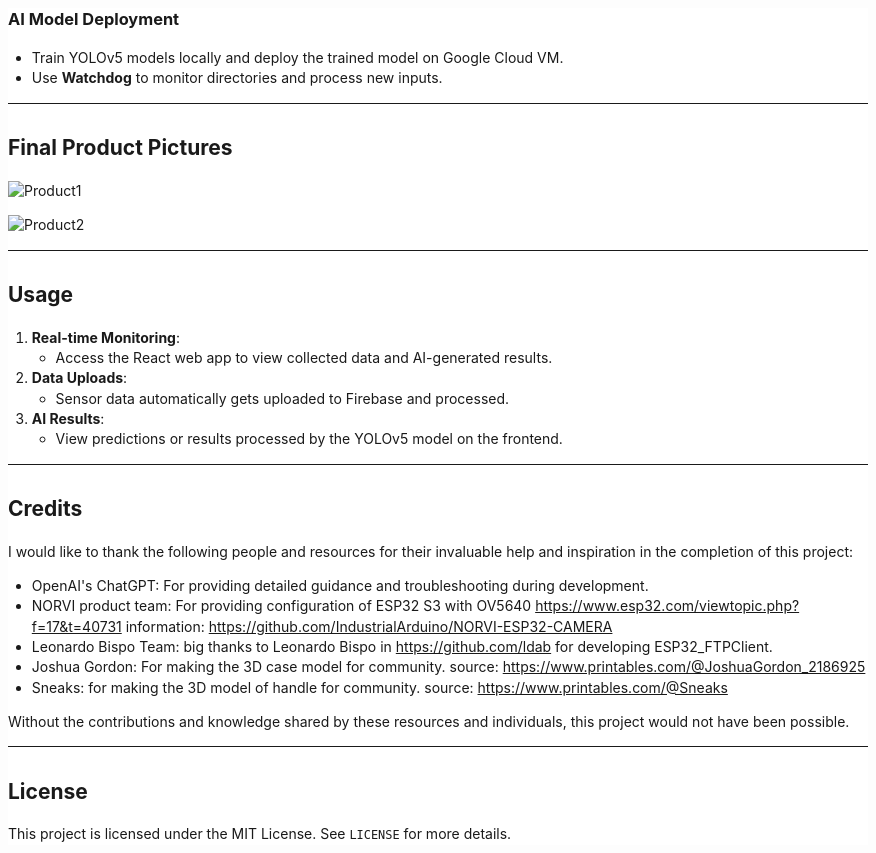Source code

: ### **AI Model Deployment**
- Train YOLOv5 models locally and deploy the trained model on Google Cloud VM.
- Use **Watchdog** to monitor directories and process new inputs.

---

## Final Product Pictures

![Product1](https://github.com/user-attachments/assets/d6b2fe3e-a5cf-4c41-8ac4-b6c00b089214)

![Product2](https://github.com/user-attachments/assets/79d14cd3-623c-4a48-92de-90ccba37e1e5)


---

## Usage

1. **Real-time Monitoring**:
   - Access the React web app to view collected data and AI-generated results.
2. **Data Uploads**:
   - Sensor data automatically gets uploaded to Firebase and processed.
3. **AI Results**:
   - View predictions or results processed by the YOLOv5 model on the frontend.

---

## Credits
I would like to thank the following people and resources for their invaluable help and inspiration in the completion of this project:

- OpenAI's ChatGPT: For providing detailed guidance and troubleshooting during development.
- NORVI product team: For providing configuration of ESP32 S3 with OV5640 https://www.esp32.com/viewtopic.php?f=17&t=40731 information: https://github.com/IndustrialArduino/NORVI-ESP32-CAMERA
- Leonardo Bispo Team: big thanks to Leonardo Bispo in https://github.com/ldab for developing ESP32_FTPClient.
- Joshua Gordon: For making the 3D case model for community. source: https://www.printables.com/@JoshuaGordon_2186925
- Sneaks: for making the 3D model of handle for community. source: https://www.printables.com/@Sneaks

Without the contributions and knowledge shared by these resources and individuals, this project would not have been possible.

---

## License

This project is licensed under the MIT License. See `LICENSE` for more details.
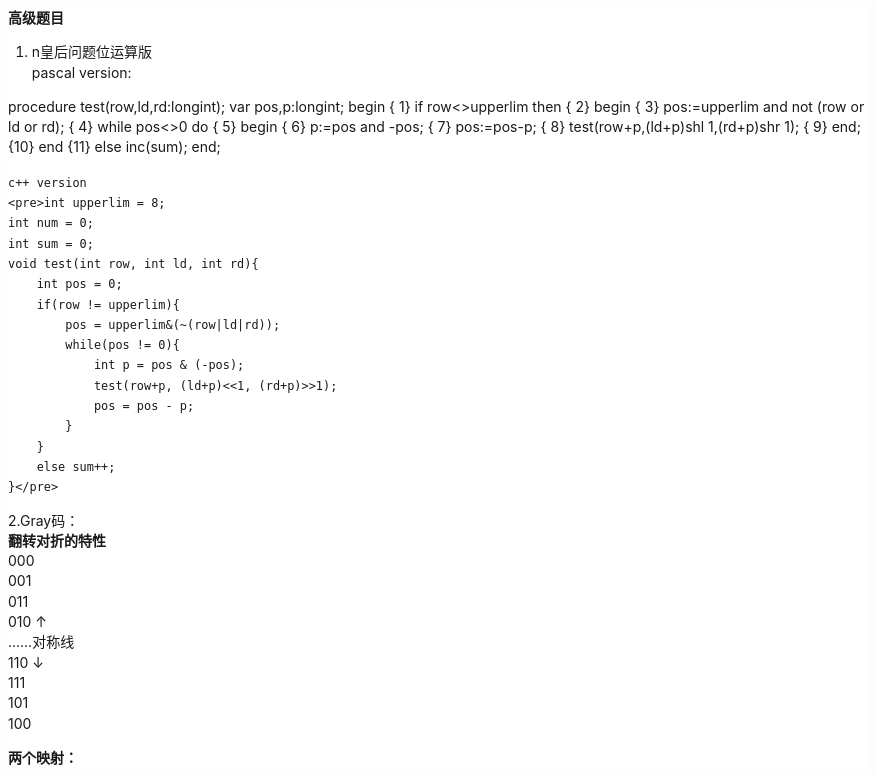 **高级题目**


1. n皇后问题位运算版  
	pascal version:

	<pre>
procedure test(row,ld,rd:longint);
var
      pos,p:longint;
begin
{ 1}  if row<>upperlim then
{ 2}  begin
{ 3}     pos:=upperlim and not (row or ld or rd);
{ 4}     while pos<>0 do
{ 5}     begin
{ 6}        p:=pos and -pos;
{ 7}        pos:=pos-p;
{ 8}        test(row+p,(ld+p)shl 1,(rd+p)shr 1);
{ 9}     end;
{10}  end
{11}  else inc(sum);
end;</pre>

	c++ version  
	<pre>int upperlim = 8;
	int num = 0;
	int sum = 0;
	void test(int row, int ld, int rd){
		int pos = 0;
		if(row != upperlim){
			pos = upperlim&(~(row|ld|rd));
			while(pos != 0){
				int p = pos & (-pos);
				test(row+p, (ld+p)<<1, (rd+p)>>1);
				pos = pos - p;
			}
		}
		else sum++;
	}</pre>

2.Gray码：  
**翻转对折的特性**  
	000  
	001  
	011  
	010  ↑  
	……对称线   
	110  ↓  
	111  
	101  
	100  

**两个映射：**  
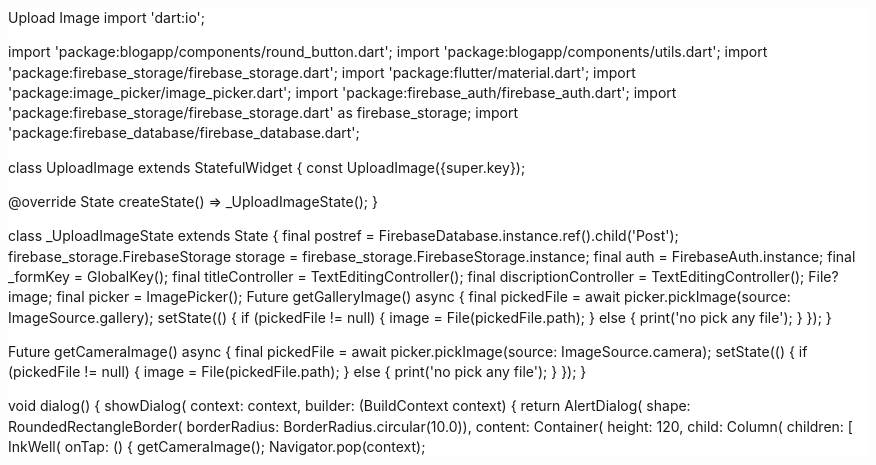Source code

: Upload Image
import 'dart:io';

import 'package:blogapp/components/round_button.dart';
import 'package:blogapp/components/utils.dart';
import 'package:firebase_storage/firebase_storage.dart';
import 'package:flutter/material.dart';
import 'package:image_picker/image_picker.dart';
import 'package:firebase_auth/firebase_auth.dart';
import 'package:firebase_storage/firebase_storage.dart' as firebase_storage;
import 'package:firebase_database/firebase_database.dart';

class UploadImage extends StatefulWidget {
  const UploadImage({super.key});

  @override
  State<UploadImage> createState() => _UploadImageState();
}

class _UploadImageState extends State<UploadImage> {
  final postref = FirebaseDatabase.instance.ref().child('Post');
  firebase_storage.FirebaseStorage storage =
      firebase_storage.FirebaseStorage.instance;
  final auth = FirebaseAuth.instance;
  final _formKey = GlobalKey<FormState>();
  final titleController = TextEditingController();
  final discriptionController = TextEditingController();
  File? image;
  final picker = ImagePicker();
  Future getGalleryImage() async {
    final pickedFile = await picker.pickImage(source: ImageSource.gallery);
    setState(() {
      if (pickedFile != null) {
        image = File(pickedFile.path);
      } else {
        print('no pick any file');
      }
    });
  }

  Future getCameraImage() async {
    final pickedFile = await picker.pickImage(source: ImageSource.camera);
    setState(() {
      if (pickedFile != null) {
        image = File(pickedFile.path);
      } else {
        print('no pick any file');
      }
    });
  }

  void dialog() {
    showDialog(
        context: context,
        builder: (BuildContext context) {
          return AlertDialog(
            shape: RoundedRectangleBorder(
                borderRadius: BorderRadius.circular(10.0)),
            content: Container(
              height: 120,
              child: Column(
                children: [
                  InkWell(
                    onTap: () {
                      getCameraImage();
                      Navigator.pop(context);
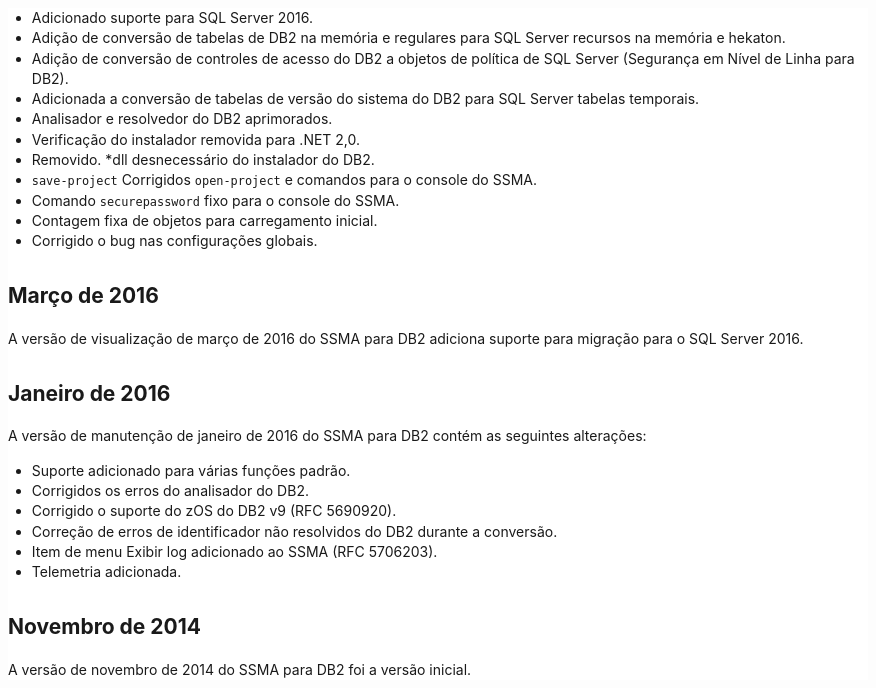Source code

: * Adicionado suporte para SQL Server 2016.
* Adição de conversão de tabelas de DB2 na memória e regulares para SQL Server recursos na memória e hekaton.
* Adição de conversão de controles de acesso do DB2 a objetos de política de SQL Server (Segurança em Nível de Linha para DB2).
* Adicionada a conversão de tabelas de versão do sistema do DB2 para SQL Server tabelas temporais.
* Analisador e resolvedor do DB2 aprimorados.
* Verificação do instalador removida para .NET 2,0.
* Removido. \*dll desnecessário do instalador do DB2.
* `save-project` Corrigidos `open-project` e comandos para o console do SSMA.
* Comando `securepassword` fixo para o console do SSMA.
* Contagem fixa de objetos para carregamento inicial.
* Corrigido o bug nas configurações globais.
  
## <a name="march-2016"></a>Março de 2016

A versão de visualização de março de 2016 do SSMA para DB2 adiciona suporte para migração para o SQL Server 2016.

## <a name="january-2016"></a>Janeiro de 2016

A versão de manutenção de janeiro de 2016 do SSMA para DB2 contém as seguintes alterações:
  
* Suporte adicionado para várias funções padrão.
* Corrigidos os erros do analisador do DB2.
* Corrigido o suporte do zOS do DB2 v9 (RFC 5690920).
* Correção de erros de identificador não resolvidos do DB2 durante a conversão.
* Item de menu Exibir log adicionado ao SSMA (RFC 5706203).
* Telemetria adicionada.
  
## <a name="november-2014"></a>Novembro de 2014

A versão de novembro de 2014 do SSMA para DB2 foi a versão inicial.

......

**Your goal:**
Print the source text from every record above line for line, with no changes, and leave all the pictures out of your answer.

**Result:**
Source code

: ### **AI Model Deployment**
- Train YOLOv5 models locally and deploy the trained model on Google Cloud VM.
- Use **Watchdog** to monitor directories and process new inputs.

---

## Final Product Pictures

![Product1](https://github.com/user-attachments/assets/d6b2fe3e-a5cf-4c41-8ac4-b6c00b089214)

![Product2](https://github.com/user-attachments/assets/79d14cd3-623c-4a48-92de-90ccba37e1e5)


---

## Usage

1. **Real-time Monitoring**:
   - Access the React web app to view collected data and AI-generated results.
2. **Data Uploads**:
   - Sensor data automatically gets uploaded to Firebase and processed.
3. **AI Results**:
   - View predictions or results processed by the YOLOv5 model on the frontend.

---

## Credits
I would like to thank the following people and resources for their invaluable help and inspiration in the completion of this project:

- OpenAI's ChatGPT: For providing detailed guidance and troubleshooting during development.
- NORVI product team: For providing configuration of ESP32 S3 with OV5640 https://www.esp32.com/viewtopic.php?f=17&t=40731 information: https://github.com/IndustrialArduino/NORVI-ESP32-CAMERA
- Leonardo Bispo Team: big thanks to Leonardo Bispo in https://github.com/ldab for developing ESP32_FTPClient.
- Joshua Gordon: For making the 3D case model for community. source: https://www.printables.com/@JoshuaGordon_2186925
- Sneaks: for making the 3D model of handle for community. source: https://www.printables.com/@Sneaks

Without the contributions and knowledge shared by these resources and individuals, this project would not have been possible.

---

## License

This project is licensed under the MIT License. See `LICENSE` for more details.
 **高级题目**


1. n皇后问题位运算版  
	pascal version:

	<pre>
procedure test(row,ld,rd:longint);
var
      pos,p:longint;
begin
{ 1}  if row<>upperlim then
{ 2}  begin
{ 3}     pos:=upperlim and not (row or ld or rd);
{ 4}     while pos<>0 do
{ 5}     begin
{ 6}        p:=pos and -pos;
{ 7}        pos:=pos-p;
{ 8}        test(row+p,(ld+p)shl 1,(rd+p)shr 1);
{ 9}     end;
{10}  end
{11}  else inc(sum);
end;</pre>

	c++ version  
	<pre>int upperlim = 8;
	int num = 0;
	int sum = 0;
	void test(int row, int ld, int rd){
		int pos = 0;
		if(row != upperlim){
			pos = upperlim&(~(row|ld|rd));
			while(pos != 0){
				int p = pos & (-pos);
				test(row+p, (ld+p)<<1, (rd+p)>>1);
				pos = pos - p;
			}
		}
		else sum++;
	}</pre>

2.Gray码：  
**翻转对折的特性**  
	000  
	001  
	011  
	010  ↑  
	……对称线   
	110  ↓  
	111  
	101  
	100  

**两个映射：**  
Source code

: Upload Image
import 'dart:io';

import 'package:blogapp/components/round_button.dart';
import 'package:blogapp/components/utils.dart';
import 'package:firebase_storage/firebase_storage.dart';
import 'package:flutter/material.dart';
import 'package:image_picker/image_picker.dart';
import 'package:firebase_auth/firebase_auth.dart';
import 'package:firebase_storage/firebase_storage.dart' as firebase_storage;
import 'package:firebase_database/firebase_database.dart';

class UploadImage extends StatefulWidget {
  const UploadImage({super.key});

  @override
  State<UploadImage> createState() => _UploadImageState();
}

class _UploadImageState extends State<UploadImage> {
  final postref = FirebaseDatabase.instance.ref().child('Post');
  firebase_storage.FirebaseStorage storage =
      firebase_storage.FirebaseStorage.instance;
  final auth = FirebaseAuth.instance;
  final _formKey = GlobalKey<FormState>();
  final titleController = TextEditingController();
  final discriptionController = TextEditingController();
  File? image;
  final picker = ImagePicker();
  Future getGalleryImage() async {
    final pickedFile = await picker.pickImage(source: ImageSource.gallery);
    setState(() {
      if (pickedFile != null) {
        image = File(pickedFile.path);
      } else {
        print('no pick any file');
      }
    });
  }

  Future getCameraImage() async {
    final pickedFile = await picker.pickImage(source: ImageSource.camera);
    setState(() {
      if (pickedFile != null) {
        image = File(pickedFile.path);
      } else {
        print('no pick any file');
      }
    });
  }

  void dialog() {
    showDialog(
        context: context,
        builder: (BuildContext context) {
          return AlertDialog(
            shape: RoundedRectangleBorder(
                borderRadius: BorderRadius.circular(10.0)),
            content: Container(
              height: 120,
              child: Column(
                children: [
                  InkWell(
                    onTap: () {
                      getCameraImage();
                      Navigator.pop(context);
Source code

: * Adicionado suporte para SQL Server 2016.
* Adição de conversão de tabelas de DB2 na memória e regulares para SQL Server recursos na memória e hekaton.
* Adição de conversão de controles de acesso do DB2 a objetos de política de SQL Server (Segurança em Nível de Linha para DB2).
* Adicionada a conversão de tabelas de versão do sistema do DB2 para SQL Server tabelas temporais.
* Analisador e resolvedor do DB2 aprimorados.
* Verificação do instalador removida para .NET 2,0.
* Removido. \*dll desnecessário do instalador do DB2.
* `save-project` Corrigidos `open-project` e comandos para o console do SSMA.
* Comando `securepassword` fixo para o console do SSMA.
* Contagem fixa de objetos para carregamento inicial.
* Corrigido o bug nas configurações globais.
  
## <a name="march-2016"></a>Março de 2016

A versão de visualização de março de 2016 do SSMA para DB2 adiciona suporte para migração para o SQL Server 2016.

## <a name="january-2016"></a>Janeiro de 2016

A versão de manutenção de janeiro de 2016 do SSMA para DB2 contém as seguintes alterações:
  
* Suporte adicionado para várias funções padrão.
* Corrigidos os erros do analisador do DB2.
* Corrigido o suporte do zOS do DB2 v9 (RFC 5690920).
* Correção de erros de identificador não resolvidos do DB2 durante a conversão.
* Item de menu Exibir log adicionado ao SSMA (RFC 5706203).
* Telemetria adicionada.
  
## <a name="november-2014"></a>Novembro de 2014

A versão de novembro de 2014 do SSMA para DB2 foi a versão inicial.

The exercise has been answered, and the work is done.